Today in the lab meeting, Golnar will give a talk about Named Entity recognition with LSTM-X. Here is a brief description of her talk: “We will be discussing variations of LSTM tailored for Named Entity recognition and plans for integrating them into GraphNER.”
In the lab meeting tomorrow, Ashkan will give a talk about Real-Time Neural Machine Translation. Here is a brief description of his talk:
Simultaneous translation differs from a more usual consecutive translation. In simultaneous translation, the objective of a translator, or a translation system, is defined as a combination of quality and delay, as opposed to consecutive translation in which translation quality alone matters. In order to minimize delay while maximizing quality, a simultaneous translator must start generating symbols in a target languages before a full source sentence is received. In our meeting, I will talk about the main Ideas and approaches presented in two novel papers in this area of research. Here’s their links: https://arxiv.org/abs/1606.02012 https://arxiv.org/abs/1610.00388
In the lab meeting today, we will be discussing the following paper: Neubig, Graham, et al. “DyNet: The Dynamic Neural Network Toolkit.” arXiv preprint arXiv:1701.03980 (2017).

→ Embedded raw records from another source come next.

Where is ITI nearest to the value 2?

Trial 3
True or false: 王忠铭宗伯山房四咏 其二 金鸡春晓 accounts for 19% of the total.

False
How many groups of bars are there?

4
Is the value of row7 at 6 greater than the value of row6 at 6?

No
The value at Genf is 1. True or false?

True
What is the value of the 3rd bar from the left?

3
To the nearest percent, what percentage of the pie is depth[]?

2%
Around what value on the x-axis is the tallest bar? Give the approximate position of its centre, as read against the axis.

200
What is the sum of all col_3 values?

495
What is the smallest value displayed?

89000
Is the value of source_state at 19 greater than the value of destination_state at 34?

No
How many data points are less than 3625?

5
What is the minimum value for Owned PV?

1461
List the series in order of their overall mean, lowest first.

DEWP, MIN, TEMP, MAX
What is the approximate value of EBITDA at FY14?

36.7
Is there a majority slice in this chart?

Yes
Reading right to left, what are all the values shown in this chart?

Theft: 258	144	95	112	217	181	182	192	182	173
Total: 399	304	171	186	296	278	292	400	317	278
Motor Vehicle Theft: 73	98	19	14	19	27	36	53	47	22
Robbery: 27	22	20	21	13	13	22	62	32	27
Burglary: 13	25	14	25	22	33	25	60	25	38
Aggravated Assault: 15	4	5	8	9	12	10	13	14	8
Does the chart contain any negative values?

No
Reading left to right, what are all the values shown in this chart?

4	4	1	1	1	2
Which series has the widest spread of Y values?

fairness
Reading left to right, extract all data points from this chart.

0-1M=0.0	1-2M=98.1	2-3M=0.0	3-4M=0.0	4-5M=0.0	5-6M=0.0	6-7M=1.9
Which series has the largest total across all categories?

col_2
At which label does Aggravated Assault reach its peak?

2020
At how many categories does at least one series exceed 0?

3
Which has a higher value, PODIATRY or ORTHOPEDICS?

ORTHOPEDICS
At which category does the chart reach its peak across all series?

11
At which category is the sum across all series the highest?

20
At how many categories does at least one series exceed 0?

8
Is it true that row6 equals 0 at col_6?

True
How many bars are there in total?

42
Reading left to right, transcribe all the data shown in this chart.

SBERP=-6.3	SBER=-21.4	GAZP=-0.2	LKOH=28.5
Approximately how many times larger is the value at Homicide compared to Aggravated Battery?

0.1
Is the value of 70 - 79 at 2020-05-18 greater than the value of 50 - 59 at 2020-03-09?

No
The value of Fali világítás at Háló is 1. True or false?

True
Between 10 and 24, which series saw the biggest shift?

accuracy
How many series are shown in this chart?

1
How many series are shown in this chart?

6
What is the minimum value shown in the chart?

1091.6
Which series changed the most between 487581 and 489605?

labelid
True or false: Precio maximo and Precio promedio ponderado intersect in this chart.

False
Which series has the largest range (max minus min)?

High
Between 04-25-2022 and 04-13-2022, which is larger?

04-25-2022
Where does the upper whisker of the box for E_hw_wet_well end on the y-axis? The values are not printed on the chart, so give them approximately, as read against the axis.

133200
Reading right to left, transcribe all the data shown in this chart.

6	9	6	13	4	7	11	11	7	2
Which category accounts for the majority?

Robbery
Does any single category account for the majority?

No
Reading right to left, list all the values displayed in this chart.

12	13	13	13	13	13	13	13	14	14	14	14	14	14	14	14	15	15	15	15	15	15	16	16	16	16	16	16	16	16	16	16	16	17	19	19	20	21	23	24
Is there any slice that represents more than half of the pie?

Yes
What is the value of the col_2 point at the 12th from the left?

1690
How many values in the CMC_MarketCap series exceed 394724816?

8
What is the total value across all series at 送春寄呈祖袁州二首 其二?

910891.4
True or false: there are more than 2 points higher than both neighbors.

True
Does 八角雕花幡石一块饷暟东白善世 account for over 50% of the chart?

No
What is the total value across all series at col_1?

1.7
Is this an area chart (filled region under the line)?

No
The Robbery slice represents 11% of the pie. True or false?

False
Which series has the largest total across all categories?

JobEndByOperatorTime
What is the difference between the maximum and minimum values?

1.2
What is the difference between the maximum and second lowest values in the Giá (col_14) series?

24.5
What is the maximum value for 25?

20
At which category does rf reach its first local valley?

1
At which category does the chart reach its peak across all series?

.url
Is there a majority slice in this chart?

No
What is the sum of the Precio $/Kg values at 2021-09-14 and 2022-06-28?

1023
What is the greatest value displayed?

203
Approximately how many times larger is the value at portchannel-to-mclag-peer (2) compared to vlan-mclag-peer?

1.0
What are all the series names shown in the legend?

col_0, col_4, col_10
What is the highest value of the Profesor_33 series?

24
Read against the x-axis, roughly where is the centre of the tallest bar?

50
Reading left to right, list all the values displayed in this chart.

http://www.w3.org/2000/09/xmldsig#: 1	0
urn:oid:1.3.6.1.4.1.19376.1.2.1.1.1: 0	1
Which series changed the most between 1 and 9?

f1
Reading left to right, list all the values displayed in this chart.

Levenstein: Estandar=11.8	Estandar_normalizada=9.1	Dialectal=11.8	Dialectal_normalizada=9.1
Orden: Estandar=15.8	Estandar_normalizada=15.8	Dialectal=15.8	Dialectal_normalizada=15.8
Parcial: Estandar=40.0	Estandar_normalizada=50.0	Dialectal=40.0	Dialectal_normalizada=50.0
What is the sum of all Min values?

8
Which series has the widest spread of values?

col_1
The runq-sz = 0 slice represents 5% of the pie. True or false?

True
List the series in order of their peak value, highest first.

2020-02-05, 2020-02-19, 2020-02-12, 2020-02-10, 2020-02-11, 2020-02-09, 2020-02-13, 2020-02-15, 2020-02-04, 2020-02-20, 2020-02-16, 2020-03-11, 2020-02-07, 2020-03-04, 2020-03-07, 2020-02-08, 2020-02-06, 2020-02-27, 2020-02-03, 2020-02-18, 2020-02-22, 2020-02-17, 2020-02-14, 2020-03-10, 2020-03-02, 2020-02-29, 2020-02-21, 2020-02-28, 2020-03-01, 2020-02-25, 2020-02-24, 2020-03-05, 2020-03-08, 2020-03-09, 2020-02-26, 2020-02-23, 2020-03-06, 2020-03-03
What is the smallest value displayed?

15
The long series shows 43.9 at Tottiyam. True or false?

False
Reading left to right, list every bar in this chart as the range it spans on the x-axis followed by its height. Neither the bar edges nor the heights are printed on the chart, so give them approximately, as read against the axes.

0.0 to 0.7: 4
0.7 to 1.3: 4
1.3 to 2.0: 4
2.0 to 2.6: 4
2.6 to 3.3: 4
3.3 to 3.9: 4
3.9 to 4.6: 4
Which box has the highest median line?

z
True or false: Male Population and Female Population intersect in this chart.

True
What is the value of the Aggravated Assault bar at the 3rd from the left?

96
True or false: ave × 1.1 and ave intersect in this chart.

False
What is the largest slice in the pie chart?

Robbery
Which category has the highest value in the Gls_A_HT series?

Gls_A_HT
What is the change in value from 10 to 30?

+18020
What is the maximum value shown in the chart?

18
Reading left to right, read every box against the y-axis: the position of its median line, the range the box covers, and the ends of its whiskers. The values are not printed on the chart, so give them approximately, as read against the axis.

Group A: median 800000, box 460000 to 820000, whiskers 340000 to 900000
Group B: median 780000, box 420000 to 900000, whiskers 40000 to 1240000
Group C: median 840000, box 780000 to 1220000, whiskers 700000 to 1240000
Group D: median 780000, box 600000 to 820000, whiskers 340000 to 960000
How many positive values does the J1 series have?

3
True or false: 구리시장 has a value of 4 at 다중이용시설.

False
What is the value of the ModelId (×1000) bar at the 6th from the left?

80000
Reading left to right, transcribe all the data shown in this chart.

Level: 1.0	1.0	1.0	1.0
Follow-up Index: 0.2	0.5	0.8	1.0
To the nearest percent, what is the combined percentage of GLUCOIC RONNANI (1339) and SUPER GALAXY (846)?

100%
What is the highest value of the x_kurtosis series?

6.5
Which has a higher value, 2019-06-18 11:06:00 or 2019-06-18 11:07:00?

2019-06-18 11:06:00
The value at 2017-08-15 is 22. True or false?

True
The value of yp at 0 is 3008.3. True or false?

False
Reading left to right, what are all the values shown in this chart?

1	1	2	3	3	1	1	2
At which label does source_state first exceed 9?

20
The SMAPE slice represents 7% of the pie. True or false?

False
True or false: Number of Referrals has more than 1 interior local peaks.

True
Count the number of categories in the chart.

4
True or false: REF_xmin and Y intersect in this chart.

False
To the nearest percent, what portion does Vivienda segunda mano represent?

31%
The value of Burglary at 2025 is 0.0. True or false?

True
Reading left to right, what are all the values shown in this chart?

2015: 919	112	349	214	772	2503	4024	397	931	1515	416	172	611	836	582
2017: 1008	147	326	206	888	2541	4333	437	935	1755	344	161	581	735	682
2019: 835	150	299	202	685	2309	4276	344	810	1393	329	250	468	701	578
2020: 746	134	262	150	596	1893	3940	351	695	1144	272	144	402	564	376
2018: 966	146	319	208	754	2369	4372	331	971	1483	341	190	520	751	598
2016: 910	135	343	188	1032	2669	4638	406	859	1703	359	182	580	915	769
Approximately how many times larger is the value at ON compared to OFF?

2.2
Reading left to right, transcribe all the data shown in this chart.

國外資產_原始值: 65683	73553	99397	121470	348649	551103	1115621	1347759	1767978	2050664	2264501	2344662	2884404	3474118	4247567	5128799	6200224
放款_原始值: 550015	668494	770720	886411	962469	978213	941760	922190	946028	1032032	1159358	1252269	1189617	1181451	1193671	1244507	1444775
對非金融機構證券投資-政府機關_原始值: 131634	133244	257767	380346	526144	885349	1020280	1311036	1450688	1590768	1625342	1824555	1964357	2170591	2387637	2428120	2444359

In the lab meeting today, Nishant will give a talk about handling Out-of-Vocabulary (OOV) words in Machine Translation. Here is a brief description of his talk:
Out-of-vocabulary (OOV) words - words that appear in the recognition task at hand, but not in the training set - are a ubiquitous and difficult problem in machine translation. Data-driven machine translation systems are able to translate words that have been seen in the training corpora, however translating unseen words is still a bottleneck for even the best performing systems. In general, the amount of parallel data is finite which results in infrequent terms to be absent in the training parallel corpora. This lack of information can potentially produce incomplete, erroneous and disfluent translations. In this discussion, we will investigate the different approaches of handling OOVs in Statistical Machine Translation leading up to Neural Machine Translation.